# Is honey safe?



## Sojuuk (Jun 24, 2007)

I was going to give my rats some bread with honey on it today but it occurred to me that my honey was made with orange blossoms so I decided best to not give them anything. But is regular honey safe for rats?


----------



## Stace87 (Jun 24, 2008)

I've used a tiny amount to give meds in. I've never gave it otherwise. Bread is known to cause choking, so I would toast it.


----------



## teresaisaacs (Jul 31, 2009)

i use honey as a rare treat for my rats.

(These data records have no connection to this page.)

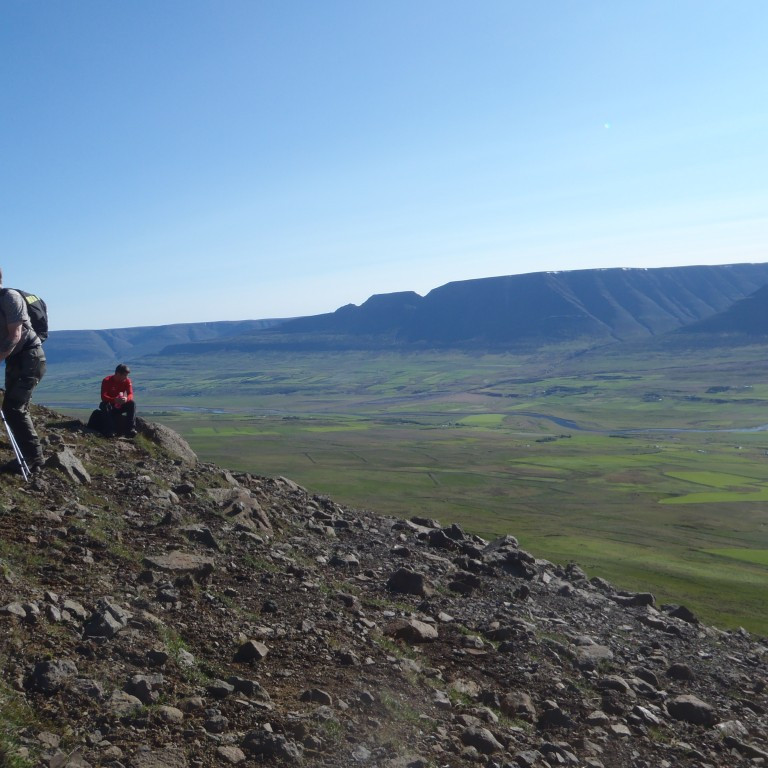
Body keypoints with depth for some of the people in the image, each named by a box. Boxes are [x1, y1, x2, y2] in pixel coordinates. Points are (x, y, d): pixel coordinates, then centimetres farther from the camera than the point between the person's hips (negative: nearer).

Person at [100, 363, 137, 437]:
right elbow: (103, 397, -26)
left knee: (132, 403, -25)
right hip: (110, 405, -2)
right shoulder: (107, 381, -17)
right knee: (105, 404, -36)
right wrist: (115, 400, -45)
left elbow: (130, 394, -16)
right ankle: (110, 431, -37)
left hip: (121, 406, 2)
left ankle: (131, 428, -32)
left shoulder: (127, 381, -7)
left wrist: (126, 399, -41)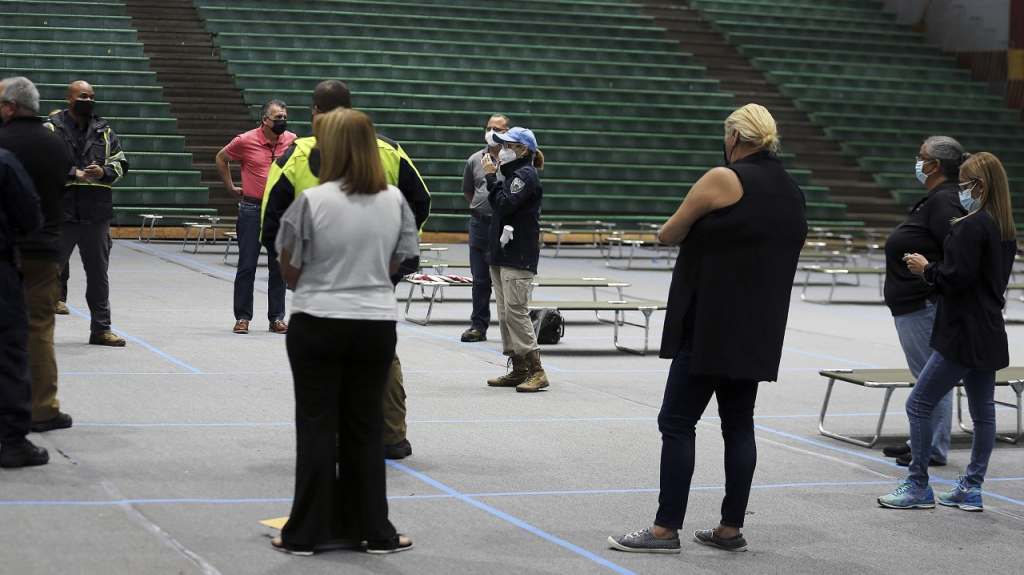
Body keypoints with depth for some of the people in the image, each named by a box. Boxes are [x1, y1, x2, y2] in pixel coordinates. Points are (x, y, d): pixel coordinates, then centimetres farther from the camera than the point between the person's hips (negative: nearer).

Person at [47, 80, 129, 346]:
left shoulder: (104, 131, 13)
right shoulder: (52, 129, -1)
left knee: (98, 273, 9)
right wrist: (73, 173, -18)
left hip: (97, 213, 4)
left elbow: (121, 163, 13)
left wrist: (103, 172, -7)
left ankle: (101, 329, 16)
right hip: (61, 212, -4)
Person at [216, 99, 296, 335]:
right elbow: (221, 158, 8)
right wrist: (231, 188, 6)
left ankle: (277, 318, 14)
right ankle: (242, 317, 8)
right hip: (252, 210, -3)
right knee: (247, 265, 0)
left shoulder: (292, 141, 0)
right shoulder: (246, 141, -9)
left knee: (279, 266, 6)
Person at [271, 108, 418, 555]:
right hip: (376, 324, 3)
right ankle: (374, 531, 17)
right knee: (366, 429, 12)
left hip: (317, 326, -3)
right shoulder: (394, 201, -1)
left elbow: (291, 273, -4)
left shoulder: (312, 202, -12)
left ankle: (306, 534, 11)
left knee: (317, 428, 5)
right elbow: (394, 265, 6)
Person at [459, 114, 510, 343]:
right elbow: (468, 191, 21)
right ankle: (478, 326, 14)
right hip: (480, 225, 3)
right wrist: (483, 207, 12)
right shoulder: (475, 160, 8)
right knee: (480, 279, 8)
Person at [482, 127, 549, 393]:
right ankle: (518, 369, 13)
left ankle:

I smear a small amount over an egg carton and they love to lick it off!!! (as they do when i put yoghurt in them too!) they get roughly a teaspoon every 2 months lol! also i make croutons (small pieces of bread baked in a hot oven for 10-15 mins about 200 degrees c) and a **little** honey on that too, they go mental for it!(i use it for training!) 

i think orange blossom is safe as honey comes from the pollen of the flower and not the fruit


----------



## cami (Mar 15, 2009)

i think honey is safe as long as u dont use that much.


----------



## chiklet1503 (Jun 12, 2009)

Make sure the honey you use is pasturized/processed. Raw honey is not reccomended to give to children or seniors. Most honey you buy is already processed and whatnot and is fine but I'd always check the label first.

I dont see why honey made from orange blossoms would be any problem when used in moderation.


----------



## this_wallflower (Apr 19, 2009)

Be careful with honey...I'd say if there's a warning for children who have quite a bit of honey, then a rat with a significantly smaller biomass would be at risk. Honey can carry *but not always) botulism. :/ I've seen what it can do to a horse, I can't imagine that'd be pretty in a rat.


----------